İmralı ziyaretlerinin devam ettiğine işaret eden Bahçeli, şu değerlendirmeyi yaptı:
"İmralı canisi, maşaları kanalıyla anlamlı, derin müzakerelere geçilmemesi durumunda sürece katkı verme şartlarının ortadan kalkacağını sözüm ona ikazla bildirmiştir. Buna karşılık Başbakan`ın çıtı bile çıkmamıştır. Siyasi bölücüler öyle bir cüret kazanmışlardır ki kafalarının içinde ne varsa uluorta beyandan kaçınmamışlardır. TBMM Başkanlığı`na 12 maddelik `Toplumsal Barış ve Müzakere Kanun Teklifi` sunmaları bunun en açık ispatıdır. Meclis`teki PKK`lılar, bir yanda Toplumsal Barış ve Müzakere Bakanlığı kurulmasını isterken, diğer yanda teröristlerin sosyal hayata kazandırılmasını, yani affı dayatmışlardır.

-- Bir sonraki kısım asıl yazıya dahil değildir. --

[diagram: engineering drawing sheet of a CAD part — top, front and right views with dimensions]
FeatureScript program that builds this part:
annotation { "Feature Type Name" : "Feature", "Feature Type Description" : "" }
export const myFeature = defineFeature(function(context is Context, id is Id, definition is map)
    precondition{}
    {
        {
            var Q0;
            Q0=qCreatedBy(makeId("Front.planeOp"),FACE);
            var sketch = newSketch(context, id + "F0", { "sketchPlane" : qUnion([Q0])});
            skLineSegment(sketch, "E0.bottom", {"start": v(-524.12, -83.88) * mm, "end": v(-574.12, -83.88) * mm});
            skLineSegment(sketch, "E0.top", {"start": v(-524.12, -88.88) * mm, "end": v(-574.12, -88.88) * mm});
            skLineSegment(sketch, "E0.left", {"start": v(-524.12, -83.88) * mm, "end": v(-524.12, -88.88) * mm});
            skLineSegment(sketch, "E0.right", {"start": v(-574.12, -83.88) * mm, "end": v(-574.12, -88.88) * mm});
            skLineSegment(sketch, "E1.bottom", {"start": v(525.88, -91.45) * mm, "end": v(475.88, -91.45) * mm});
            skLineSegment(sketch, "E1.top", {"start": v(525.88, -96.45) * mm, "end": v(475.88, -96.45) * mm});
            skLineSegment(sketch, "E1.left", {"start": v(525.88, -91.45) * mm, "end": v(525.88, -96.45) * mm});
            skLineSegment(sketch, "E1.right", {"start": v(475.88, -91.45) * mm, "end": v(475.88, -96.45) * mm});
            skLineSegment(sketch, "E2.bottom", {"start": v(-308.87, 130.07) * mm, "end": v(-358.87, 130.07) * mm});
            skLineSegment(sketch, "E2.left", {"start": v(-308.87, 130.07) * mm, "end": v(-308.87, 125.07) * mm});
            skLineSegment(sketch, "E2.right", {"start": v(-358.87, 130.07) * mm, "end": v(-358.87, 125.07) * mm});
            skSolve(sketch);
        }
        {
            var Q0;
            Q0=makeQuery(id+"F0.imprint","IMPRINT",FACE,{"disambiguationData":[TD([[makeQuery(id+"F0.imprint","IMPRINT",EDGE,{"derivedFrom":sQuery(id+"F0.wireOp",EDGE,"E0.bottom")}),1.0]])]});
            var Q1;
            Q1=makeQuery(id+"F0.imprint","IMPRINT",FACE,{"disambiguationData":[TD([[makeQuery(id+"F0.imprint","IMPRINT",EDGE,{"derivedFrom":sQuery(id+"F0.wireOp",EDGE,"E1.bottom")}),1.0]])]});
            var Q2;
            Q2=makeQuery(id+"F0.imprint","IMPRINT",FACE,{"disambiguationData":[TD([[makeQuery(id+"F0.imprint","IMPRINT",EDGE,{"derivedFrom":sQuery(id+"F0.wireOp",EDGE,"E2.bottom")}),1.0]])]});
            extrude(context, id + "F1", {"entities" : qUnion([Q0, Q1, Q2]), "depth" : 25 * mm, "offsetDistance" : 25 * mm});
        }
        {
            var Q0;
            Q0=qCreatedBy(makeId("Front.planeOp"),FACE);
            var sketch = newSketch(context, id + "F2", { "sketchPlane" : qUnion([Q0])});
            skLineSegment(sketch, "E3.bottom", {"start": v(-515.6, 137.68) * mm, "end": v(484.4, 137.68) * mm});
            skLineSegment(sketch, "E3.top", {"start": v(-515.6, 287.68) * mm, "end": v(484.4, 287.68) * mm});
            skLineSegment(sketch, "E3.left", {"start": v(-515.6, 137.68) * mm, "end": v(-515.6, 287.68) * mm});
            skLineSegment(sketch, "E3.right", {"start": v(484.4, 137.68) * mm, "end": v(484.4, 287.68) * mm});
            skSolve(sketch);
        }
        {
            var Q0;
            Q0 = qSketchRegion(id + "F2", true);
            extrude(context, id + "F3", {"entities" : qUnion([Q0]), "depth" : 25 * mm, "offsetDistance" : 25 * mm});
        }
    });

Bir yanda pazarlıkların yasal statüye kavuşturulmasını, diğer yanda ise sözde barış sürecini izlemek ve arabuluculuk yapmakla görevli yerli veya yabancı bir gözlemci heyetinin teşekkülünü istemişlerdir. AKP hükümeti ise bu PKK taleplerini `önümüzde seçim var, bunu halka anlatamayız` diyerek zamana yaymıştır. Bu sözlerden anlaşılacağı üzere, AKP prensipte PKK`ya ve İmralı canisinin beklentilerine tamam demiş, sadece zamanlama açısından kuşkularını paylaşmıştır. Geldiğimiz şu günkü aşamada PKK-BDP ve AKP aynı karanlık emelin etrafında fikir ve emel birliği yapmış ve tüm hain yüzler böylece gün yüzüne çıkmıştır. BDP`liler peş peşe özerklik konusundan bahsetmeye, 30 Mart`tan sonra bunun gerçekleşeceğine atıf yapmaya başlamışlardır.
Terörist Karayılan ise yönlerinin zafere dönük olduğunu arsızca açıklamıştır. İhanetin dozu öyle artmış, kontrolü öyle kaçmıştır ki AKP`nin hazırladığı seçim bildirgesinde yerel yönetimler için özerlik vaadi bile yer bulmuştur. Türkiye`nin Avrupa Yerel Yönetimler Özerklik Şartı`ndaki çekincelerini ve koyduğu şerhi AKP hükümetinin tamamen kaldıracağı medyaya yansımıştır. Anlayacağınız şerefsizlik diz boyudur. Rezalette tüm eşikler aşılmıştır. Vatan, bayrak ve millet düşmanları ittifak yapmıştır. Canibaşının Kenya`da yakalanışının 15`inci yılında yapılan küstahlıklara, kepenk indirme eylemlerine, korsan gösterilere, şiddet sahnelerine, maskeli katillerin şehirlerde terör estirmelerine Başbakan henüz sesini çıkarmamıştır. Bu Başbakan ki paralel yapılanma ezberleriyle milletimizi aldatıp aklını karıştırırken, Türkiye çatır çatır bölünmektedir. Doğu ve Güneydoğu`daki 15 ili kapsamına alan özerklik provalarına her gün bir yenisi eklenirken, bu Başbakan ona buna hain demekte, ihanet yakıştırması yapmaktadır. Sayın Başbakan hain arıyorsan masada pazarlık yaptığına bak. Hain istiyorsan Türkiye`yi satmaya ve üzerinde ameliyat ruhsatı vermeye hazırlandığın mihraklara odaklan. Yetmiyorsa boyunca bir ayna bul, hemen karşısına geç, emin ol ki orada haini göreceksin."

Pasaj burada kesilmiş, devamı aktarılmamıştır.